Possible Worlds
- Author: Peter Porter
- Language: English
- Genre: Poetry collection
- Publisher: Oxford University Press
- Publication date: 1989
- Publication place: Australia
- Media type: Print
- Pages: 70 pp
- Awards: ALS Gold Medal 1990
- ISBN: 0192826603
- Preceded by: A Porter Selected: Poems 1959–1989
- Followed by: The Chair of Babel

= Possible Worlds (Porter collection) =

1989 poetry collection by Peter Porter

Possible Worlds is a poetry collection by Australian poet and writer Peter Porter, published by Oxford University Press, in 1989.
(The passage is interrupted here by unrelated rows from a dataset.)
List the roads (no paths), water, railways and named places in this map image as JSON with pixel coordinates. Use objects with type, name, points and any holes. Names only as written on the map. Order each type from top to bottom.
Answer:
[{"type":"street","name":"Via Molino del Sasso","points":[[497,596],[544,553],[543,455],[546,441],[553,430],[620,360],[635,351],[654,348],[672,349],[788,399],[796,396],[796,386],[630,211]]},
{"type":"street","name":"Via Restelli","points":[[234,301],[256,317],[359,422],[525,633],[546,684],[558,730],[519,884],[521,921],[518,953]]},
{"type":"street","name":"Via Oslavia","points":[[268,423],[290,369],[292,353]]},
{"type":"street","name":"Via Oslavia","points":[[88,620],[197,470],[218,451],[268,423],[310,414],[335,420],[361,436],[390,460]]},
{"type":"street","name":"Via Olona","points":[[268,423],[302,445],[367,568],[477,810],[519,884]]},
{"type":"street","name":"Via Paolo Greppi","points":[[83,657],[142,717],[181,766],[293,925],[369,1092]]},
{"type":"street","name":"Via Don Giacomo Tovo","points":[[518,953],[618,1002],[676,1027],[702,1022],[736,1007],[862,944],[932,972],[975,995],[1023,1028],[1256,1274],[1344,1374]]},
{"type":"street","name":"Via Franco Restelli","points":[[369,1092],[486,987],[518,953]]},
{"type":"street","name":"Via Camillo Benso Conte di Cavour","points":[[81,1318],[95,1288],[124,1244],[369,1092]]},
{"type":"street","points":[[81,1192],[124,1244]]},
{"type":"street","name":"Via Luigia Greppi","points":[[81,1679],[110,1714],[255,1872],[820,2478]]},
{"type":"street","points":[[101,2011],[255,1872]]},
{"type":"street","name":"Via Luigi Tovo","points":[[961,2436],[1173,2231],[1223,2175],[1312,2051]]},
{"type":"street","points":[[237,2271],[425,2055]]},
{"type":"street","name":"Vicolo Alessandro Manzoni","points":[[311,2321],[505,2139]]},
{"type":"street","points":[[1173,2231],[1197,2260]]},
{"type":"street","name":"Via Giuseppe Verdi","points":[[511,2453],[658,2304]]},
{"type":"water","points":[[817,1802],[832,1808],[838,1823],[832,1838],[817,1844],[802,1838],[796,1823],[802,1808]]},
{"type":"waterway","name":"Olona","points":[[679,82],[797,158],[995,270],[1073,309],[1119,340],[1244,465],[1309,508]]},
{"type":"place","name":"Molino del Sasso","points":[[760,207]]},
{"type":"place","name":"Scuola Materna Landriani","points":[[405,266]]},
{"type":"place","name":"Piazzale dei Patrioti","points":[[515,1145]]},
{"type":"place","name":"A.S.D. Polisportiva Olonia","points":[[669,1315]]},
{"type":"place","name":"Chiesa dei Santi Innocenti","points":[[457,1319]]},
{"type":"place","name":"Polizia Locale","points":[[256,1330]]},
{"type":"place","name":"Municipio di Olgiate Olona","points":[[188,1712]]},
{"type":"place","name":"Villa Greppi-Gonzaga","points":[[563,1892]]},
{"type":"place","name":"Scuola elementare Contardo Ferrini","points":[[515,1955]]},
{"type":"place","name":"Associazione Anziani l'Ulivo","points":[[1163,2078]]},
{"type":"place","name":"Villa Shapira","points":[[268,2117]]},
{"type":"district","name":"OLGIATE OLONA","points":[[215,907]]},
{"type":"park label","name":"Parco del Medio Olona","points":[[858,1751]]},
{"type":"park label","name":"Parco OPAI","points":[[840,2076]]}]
The first edition contains 42 poems with some being published here for the first time.

==Dedication==
- Dedication: For Gavin Ewart
- Epigraph: The trumpet cries / This is the successor of the invisible. / This is its substitute in stratagems / Of the spirit. This, in sight and memory, / Must take place, as what is possible / Replaces what is not. Wallace Stevens, Credences of Summer

==Contents==
Contents:

- "Next to Nothing"
- "A Physical World"
- "Decus Et Tutamen"
- "Woop Woop"
- "River Run"
- "The Blazing Birds"
- "The Ecstasy of Estuaries"
- "The Wind at Bundanon"
- "A Headland Near Adelaide"
- "Die-Back"
- "A Chagall Postcard"
- "Whitebait"
- "Capital and Interest"
- "Copycat"
- "He Would, Wouldn't He"
- "Serious Drinking"
- "Night Watch"
- "Tabs on Dickinson"
- "The Farewell State"
- "Sacred and Profane"
- "The Unfed Aphorisms"
- "Sonnet after Reading Mallarme (On Mallarme's Answering Machine)"
- "Sun King Sulking"
- "Essay On Patriotism"
- "An Ingrate's England"
- "The Camera Loves Us"
- "Civilization and Its Disney Contents"
- "The Poem to End Poems"
- "A Bunch of Fives (for Kit Wright)"
- "The Little Buddha"
- "Markers"
- "Open-Air Theatre, Regent's Park"
- "They Come Back More"
- "Frogs Outside Barbischio"
- "Porter's Retreat"
- "Musical Murders"
- "The Orchard In E-Flat"
- "Stratagems of the Spirit"
- "Hand in Hand"
- "Talking to the Lizards"
- "Copyright Universal Pictures"
- "The New Mandeville

==Awards==
- ALS Gold Medal, 1990 winner

==Critical reception==
Writing in Westerly Lawrence Bourke noted: "Possible Worlds which carries the Poetry Book Society Recommendation is a delight. As with other Porter books the reading of anyone poem gains by reading it alongside others, where recurrent ideas, images and key words illuminate, refer to and sometimes contradict each other, and the difficulties if not entirely massaged away, smooth out enough to reward and entice to further rereading...Unlike those who look for geographical landfall Porter cannot rest with the literal (and limited) discovery; there are always further reaches of self and art, further "possible worlds"; and with Porter much troubled by death since his first book as a thirty-two year old, the tension between rest and voyaging is no less challenged in Possible Worlds published in his sixtieth year."

==Publication history==
After the initial publication of the collection by Oxford University Press in 1989, it has not been reprinted.